Today is officially my first day as Vice President and Director of Research for the Mountain States Policy Center (MSPC). I am excited to join the team and help advance thoughtful recommendations promoting free enterprise, individual liberty, and limited government. Non-partisan policy based on facts and not emotion is just what the country needs right now, and MSPC is well-positioned to help advance the debate in a constructive and respectful way.
Before I lay out some of the projects we may be working on, let me share a little about myself.
I have more than 20 years of experience working with public officials, media, and citizen stakeholders across the nation to improve the fiscal, governance and transparency policies of local and state governments. For the past 16 years, I served as the Director of the Center for Government Reform at Washington Policy Center.
During that time, I was appointed by lawmakers and governors to various tax, budget and transparency reform committees. I’m currently a Fellow with the national Better Cities Project and am also a member of the State Tax Advisory Board for the Tax Foundation. With the benefit of remote testimony, I’ve testified numerous times before legislative committees across the country on government reform issues, and I’ve had the privilege of being published in numerous newspapers across the region.

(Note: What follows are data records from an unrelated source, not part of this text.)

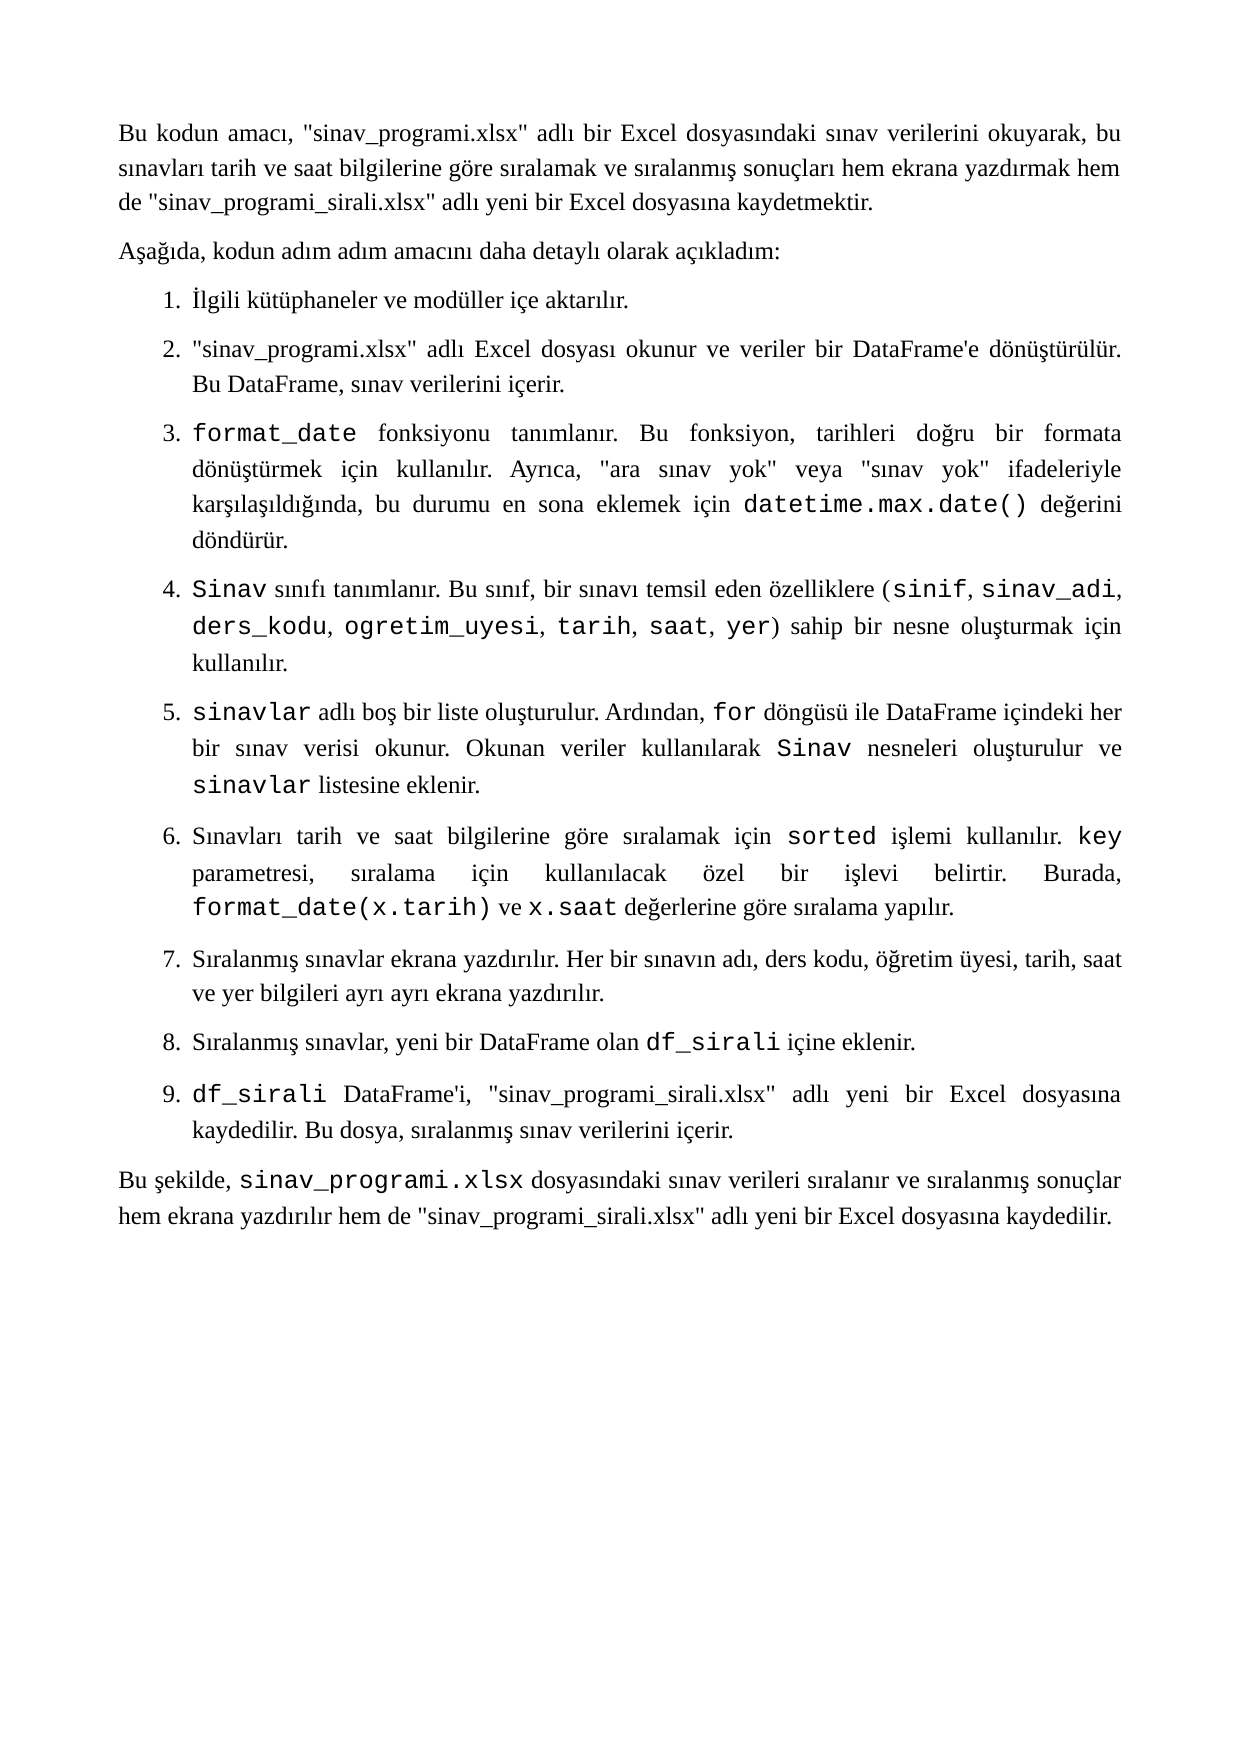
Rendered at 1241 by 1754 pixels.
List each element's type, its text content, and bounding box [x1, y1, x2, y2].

list format_date fonksiyonu tanımlanır. Bu fonksiyon, tarihleri doğru bir formata dönüştürmek için kullanılır. Ayrıca, "ara sınav yok" veya "sınav yok" ifadeleriyle karşılaşıldığında, bu durumu en sona eklemek için datetime.max.date() değerini döndürür. [162, 418, 1122, 554]
list Sıralanmış sınavlar ekrana yazdırılır. Her bir sınavın adı, ders kodu, öğretim üyesi, tarih, saat ve yer bilgileri ayrı ayrı ekrana yazdırılır. [162, 944, 1122, 1007]
list Sınavları tarih ve saat bilgilerine göre sıralamak için sorted işlemi kullanılır. key parametresi, sıralama için kullanılacak özel bir işlevi belirtir. Burada, format_date(x.tarih) ve x.saat değerlerine göre sıralama yapılır. [162, 821, 1122, 923]
list "sinav_programi.xlsx" adlı Excel dosyası okunur ve veriler bir DataFrame'e dönüştürülür. Bu DataFrame, sınav verilerini içerir. [162, 334, 1122, 397]
list Sinav sınıfı tanımlanır. Bu sınıf, bir sınavı temsil eden özelliklere (sinif, sinav_adi, ders_kodu, ogretim_uyesi, tarih, saat, yer) sahip bir nesne oluşturmak için kullanılır. [162, 574, 1122, 676]
text Bu kodun amacı, "sinav_programi.xlsx" adlı bir Excel dosyasındaki sınav verilerini okuyarak, bu sınavları tarih ve saat bilgilerine göre sıralamak ve sıralanmış sonuçları hem ekrana yazdırmak hem de "sinav_programi_sirali.xlsx" adlı yeni bir Excel dosyasına kaydetmektir. [118, 118, 1122, 216]
text Aşağıda, kodun adım adım amacını daha detaylı olarak açıkladım: [118, 236, 1122, 265]
list df_sirali DataFrame'i, "sinav_programi_sirali.xlsx" adlı yeni bir Excel dosyasına kaydedilir. Bu dosya, sıralanmış sınav verilerini içerir. [162, 1079, 1122, 1144]
list sinavlar adlı boş bir liste oluşturulur. Ardından, for döngüsü ile DataFrame içindeki her bir sınav verisi okunur. Okunan veriler kullanılarak Sinav nesneleri oluşturulur ve sinavlar listesine eklenir. [162, 697, 1122, 801]
text Bu şekilde, sinav_programi.xlsx dosyasındaki sınav verileri sıralanır ve sıralanmış sonuçlar hem ekrana yazdırılır hem de "sinav_programi_sirali.xlsx" adlı yeni bir Excel dosyasına kaydedilir. [118, 1165, 1122, 1230]
list Sıralanmış sınavlar, yeni bir DataFrame olan df_sirali içine eklenir. [162, 1027, 1122, 1058]
list İlgili kütüphaneler ve modüller içe aktarılır. [162, 285, 1122, 314]
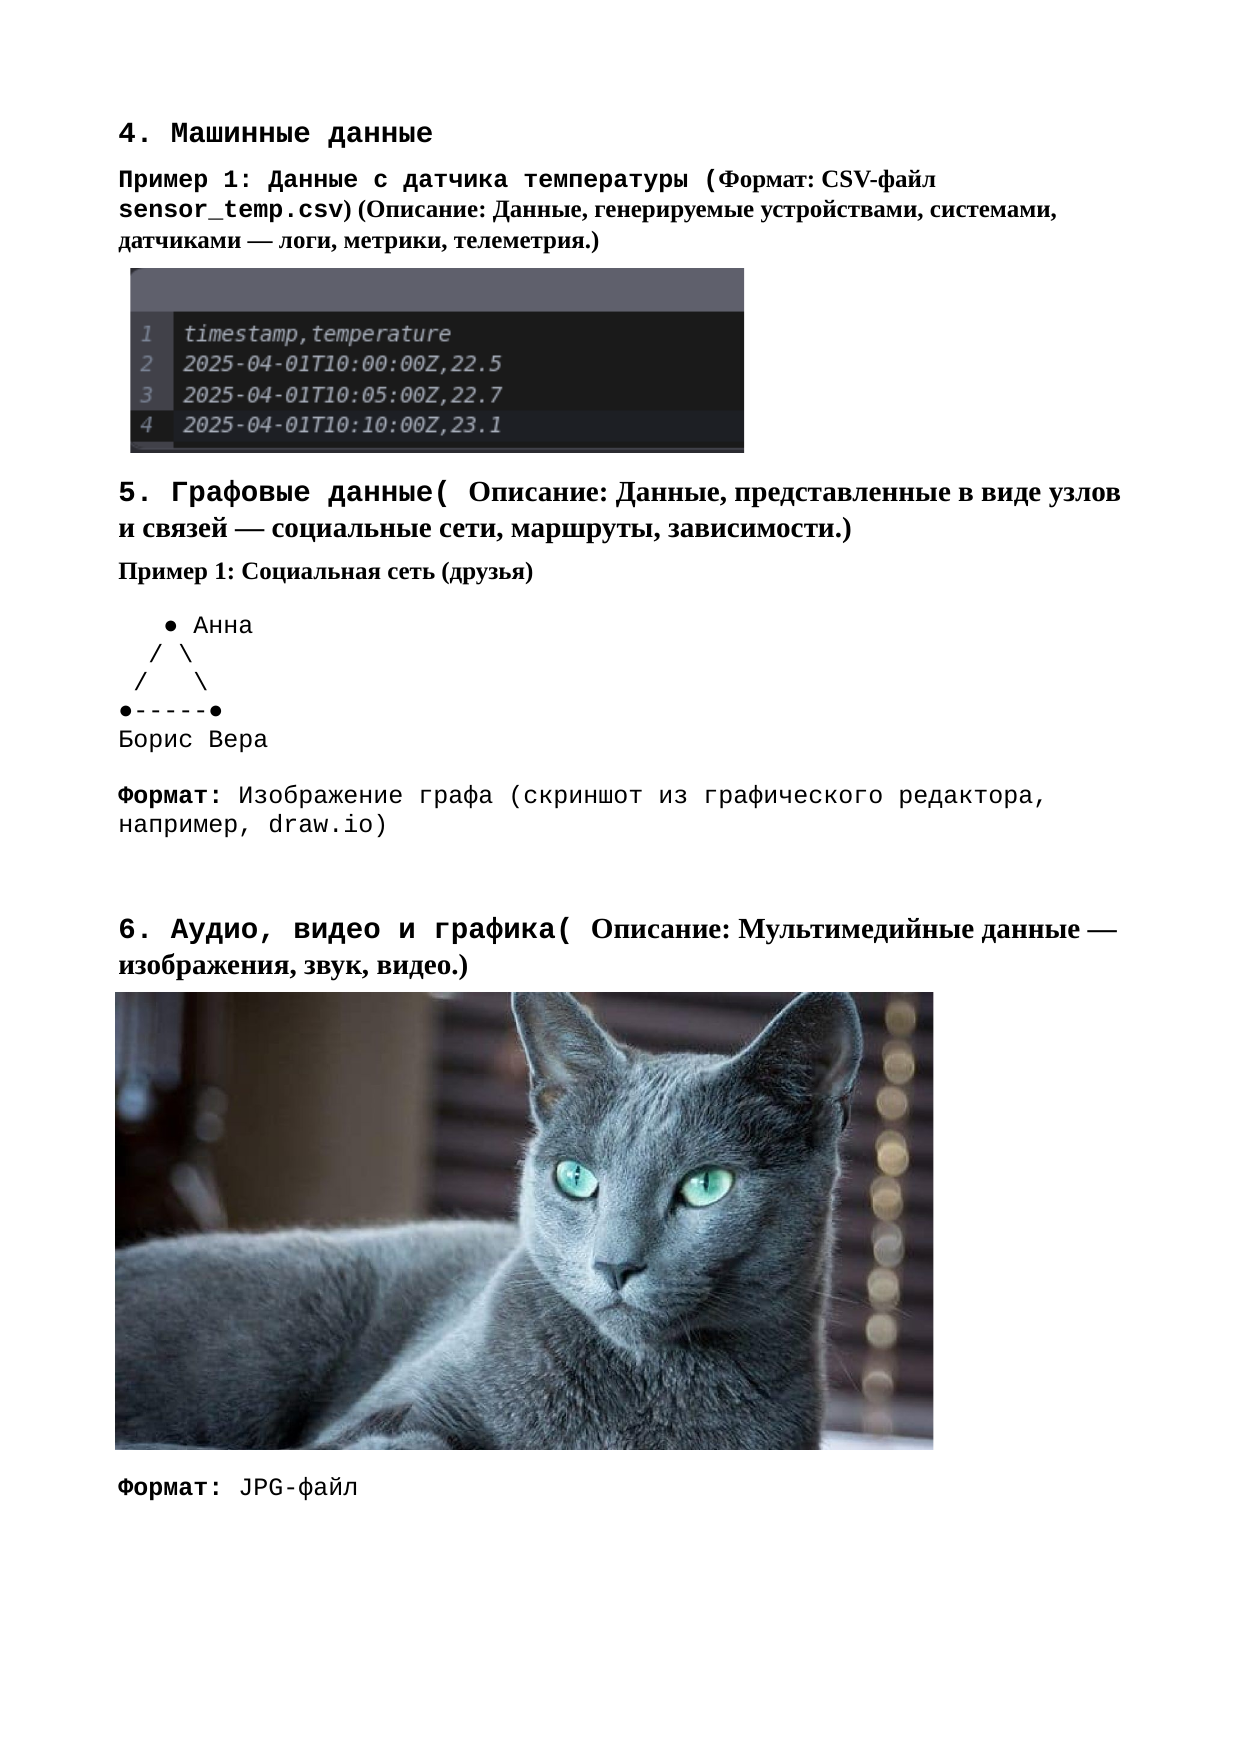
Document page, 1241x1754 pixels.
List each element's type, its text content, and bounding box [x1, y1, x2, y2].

text Борис Вера [118, 726, 1122, 755]
text Пример 1: Социальная сеть (друзья) [118, 556, 1122, 585]
subtitle 4. Машинные данные [118, 118, 1122, 151]
text / \ [118, 641, 1122, 670]
picture [115, 992, 934, 1450]
text Формат: Изображение графа (скриншот из графического редактора, например, draw.io) [118, 783, 1122, 840]
text Формат: JPG-файл [118, 1475, 1122, 1503]
subtitle 5. Графовые данные( Описание: Данные, представленные в виде узлов и связей — социальные сети, маршруты, зависимости.) [118, 474, 1122, 543]
subtitle 6. Аудио, видео и графика( Описание: Мультимедийные данные — изображения, звук, видео.) [118, 911, 1122, 981]
picture [130, 268, 745, 453]
text / \ [118, 670, 1122, 698]
text Пример 1: Данные с датчика температуры (Формат: CSV-файл sensor_temp.csv) (Описание: Данные, генерируемые устройствами, системами, датчиками — логи, метрики, телеметрия.) [118, 164, 1122, 254]
text ●-----● [118, 698, 1122, 726]
text ● Анна [118, 613, 1122, 641]
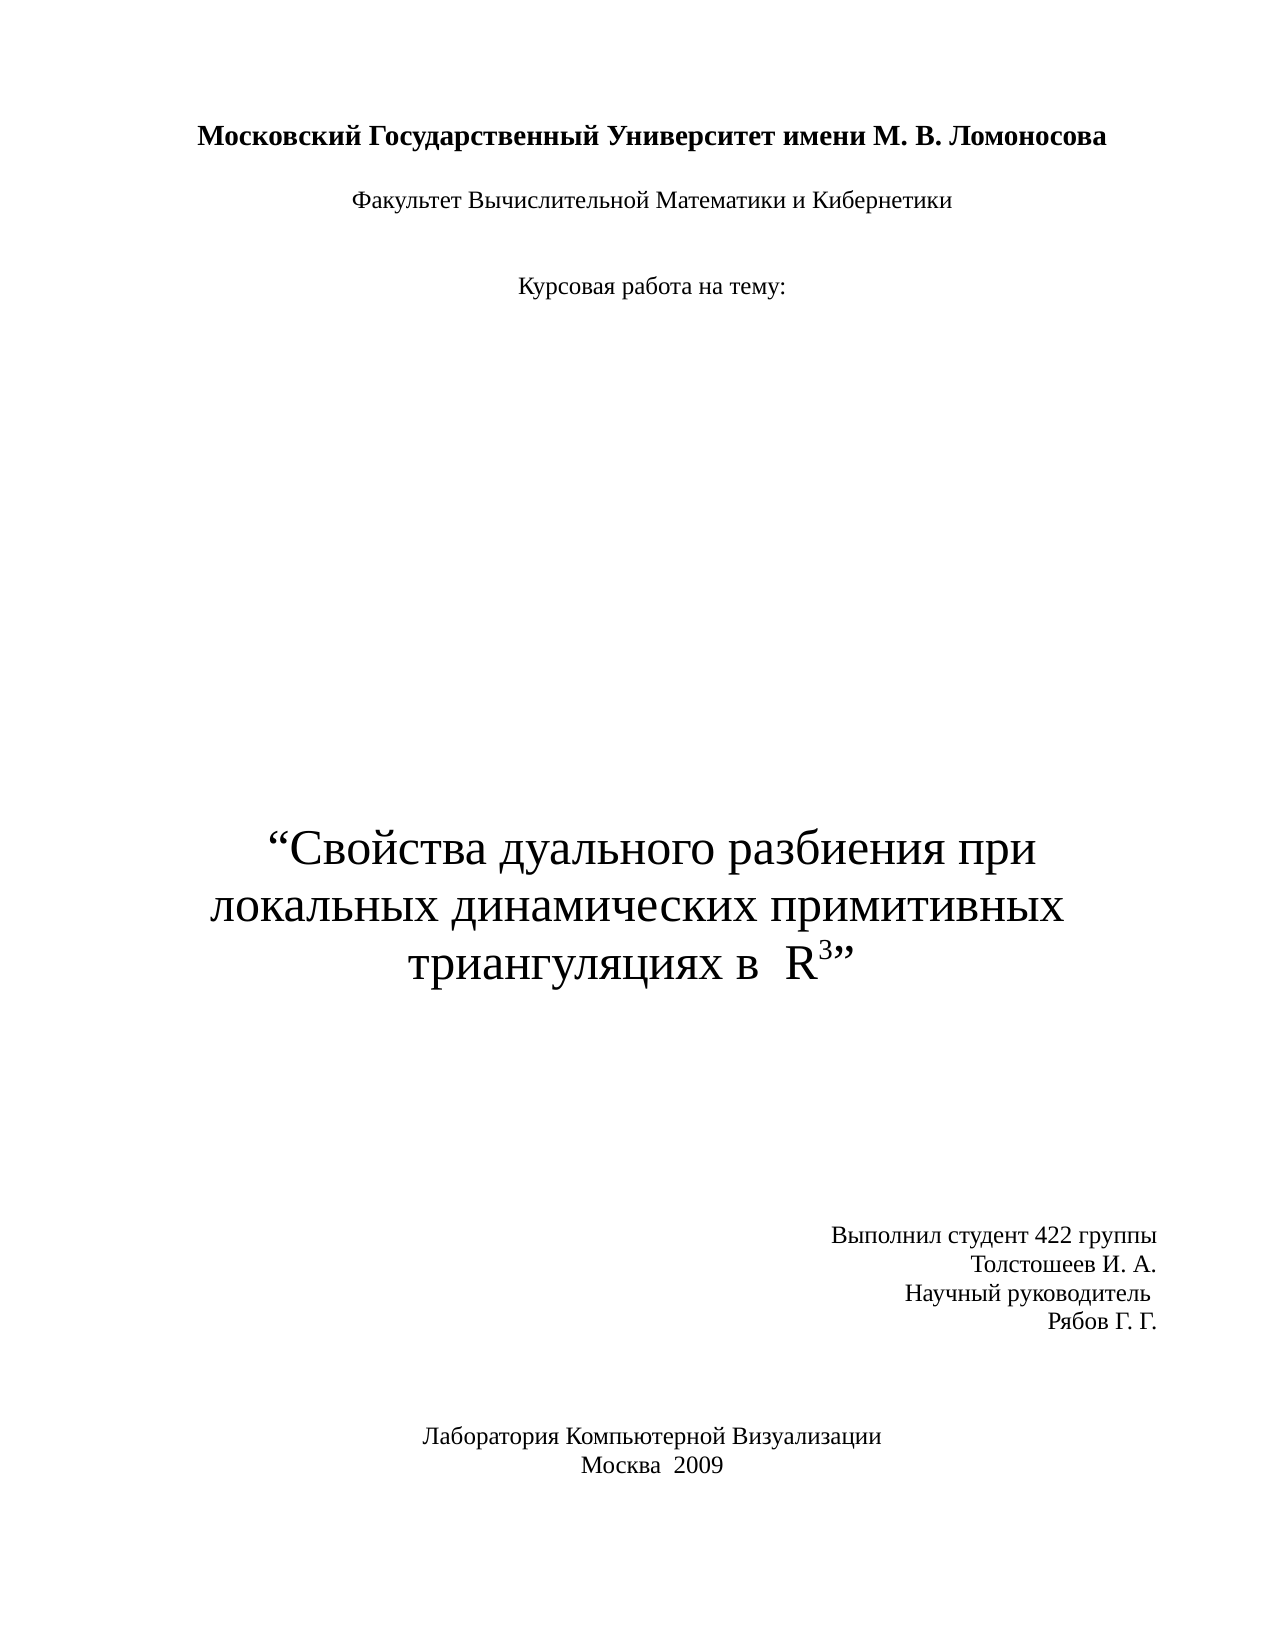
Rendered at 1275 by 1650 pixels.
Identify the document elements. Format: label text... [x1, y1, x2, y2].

text Московский Государственный Университет имени М. В. Ломоносова [118, 118, 1157, 152]
text Лаборатория Компьютерной Визуализации [118, 1421, 1157, 1450]
text Рябов Г. Г. [118, 1306, 1157, 1335]
text Курсовая работа на тему: [118, 271, 1157, 300]
text Толстошеев И. А. [118, 1249, 1157, 1278]
text Факультет Вычислительной Математики и Кибернетики [118, 185, 1157, 214]
text “Свойства дуального разбиения при локальных динамических примитивных триангуляциях в R3” [118, 818, 1157, 990]
text Научный руководитель [118, 1278, 1157, 1306]
text Выполнил студент 422 группы [118, 1220, 1157, 1249]
text Москва 2009 [118, 1450, 1157, 1479]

When I’m not geeking out on studies and audits, my life revolves around my amazing wife and two daughters and for fun the 49ers’ schedule.
I’m grateful that MSPC already has a fantastic research team in place that I’ll have the pleasure of working with. Here are some of the projects we may take a closer look at:
The legislative process in the Mountain States. What are the rules for public involvement, bill reports and fiscal notes, remote testimony, live streaming, and the right of referendum and initiative?
Fiscal process in the Mountain States. What role do tax and spending limits, balanced budget requirements and protected reserves, tax structure, fiscal transparency resources, and independent accountability (audits) play in the governance structure?
Separating fact from fiction on Education Savings Accounts (ESA). There have been a lot of myths nationally about Education Savings Accounts. What do public officials on the ground in those states that offer them say about this student resource in practice?
Education funding and property tax reform. Is there an opportunity for a grand bargain to help provide more stability for local school funding while protecting homeowners, providing property tax relief, and expanding school choice options for families?
While we explore these and other policy issues, my commitment to you is that MSPC’s recommendations will always be based on facts and not emotion. This was the promise I made at our first annual Spring Dinner earlier this year when I was introduced to MSPC supporters.
My decades of involvement in the public policy world have taught me that no one has a monopoly on good ideas and that the best way to help is with an open hand backed up by factual research. MSPC has demonstrated a commitment to engaging in the policy debate the right way, and I’m ready to help build on its dedication to federalism and a regional focus.
I look forward to getting to know you and working together to help individuals, families, and businesses in the Mountain States take full advantage of the promises and protections of a limited government – one that is focused on its core functions that respects individual liberty and our free-enterprise economic system.